By Ana Mano
SAO PAULO (Reuters) – Brazil’s privately owned Grupo Potencial will invest 200 million reais ($37 million) to build two “green fuel” pipelines in the south of the farm powerhouse, the company’s Vice-President Carlos Hammerschmidt said on Monday.
The biofuel pipelines, which will be built starting next year if all permits are granted, will stretch 55 kilometers (34.2 miles) each and will the longest of the kind in the country.
One of the new pipelines will transport biodiesel and the other biofuels like ethanol, connecting the company’s Lapa biodiesel plant to a cluster of fuel distributors. It will spare the environment of use thousands of tanker trucks and enable Potencial to boost its own clean fuels portfolio.

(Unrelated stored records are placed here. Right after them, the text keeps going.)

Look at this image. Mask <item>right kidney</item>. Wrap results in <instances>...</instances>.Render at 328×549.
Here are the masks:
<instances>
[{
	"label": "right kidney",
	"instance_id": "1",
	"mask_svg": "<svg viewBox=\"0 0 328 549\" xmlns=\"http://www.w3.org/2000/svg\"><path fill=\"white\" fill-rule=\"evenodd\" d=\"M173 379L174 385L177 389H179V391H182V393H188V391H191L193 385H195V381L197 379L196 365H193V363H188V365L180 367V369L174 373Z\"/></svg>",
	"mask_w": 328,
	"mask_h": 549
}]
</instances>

The plant sells 65,000 cubic meters of biodiesel monthly on average, and intends to transport half of this via one of the new pipelines.
Potencial’s investment signals confidence that overall biofuels demand will rise as consumers demand less pollutant sources of energy, requiring efficient delivery options.
“It’s a question of humanity’s survival,” Hammerschmidt said by telephone referring to the importance of growing global biofuels supplies to prevent ever-more common environmental disasters.
Brazilian biodiesel producers, with access to abundant raw materials like soy, are clearly at an advantage. Cargill and ADM, among others, already produce biodiesel here while BP is expanding its biofuels clout.
Potencial’s project will also be transformational for the state of Parana, a traditional farm region and home to Brazil’s biggest biodiesel plant, the firm’s own Lapa compound, with capacity for 900 million liters. The investment is likewise a boost to Brazil’s underdevelopment energy pipeline network, which is about 5% of that of the United States, Hammerschmidt said.
Potencial makes biodiesel at Lapa and plans to sell corn ethanol and soy-based sustainable aviation fuel in the future.
By 2027, Hammerschmidt said, the country will also start demanding 1% of the fuel used on airplanes be “sustainable aviation fuel” known as SAF.
Brazil’s current mandatory biodiesel mix into diesel is 14% and is slated to be 15% next March.
Potencial also announced a 100 million reais investment to grow Lapa’s production of glycerine, which derives from biodiesel and is exported to China.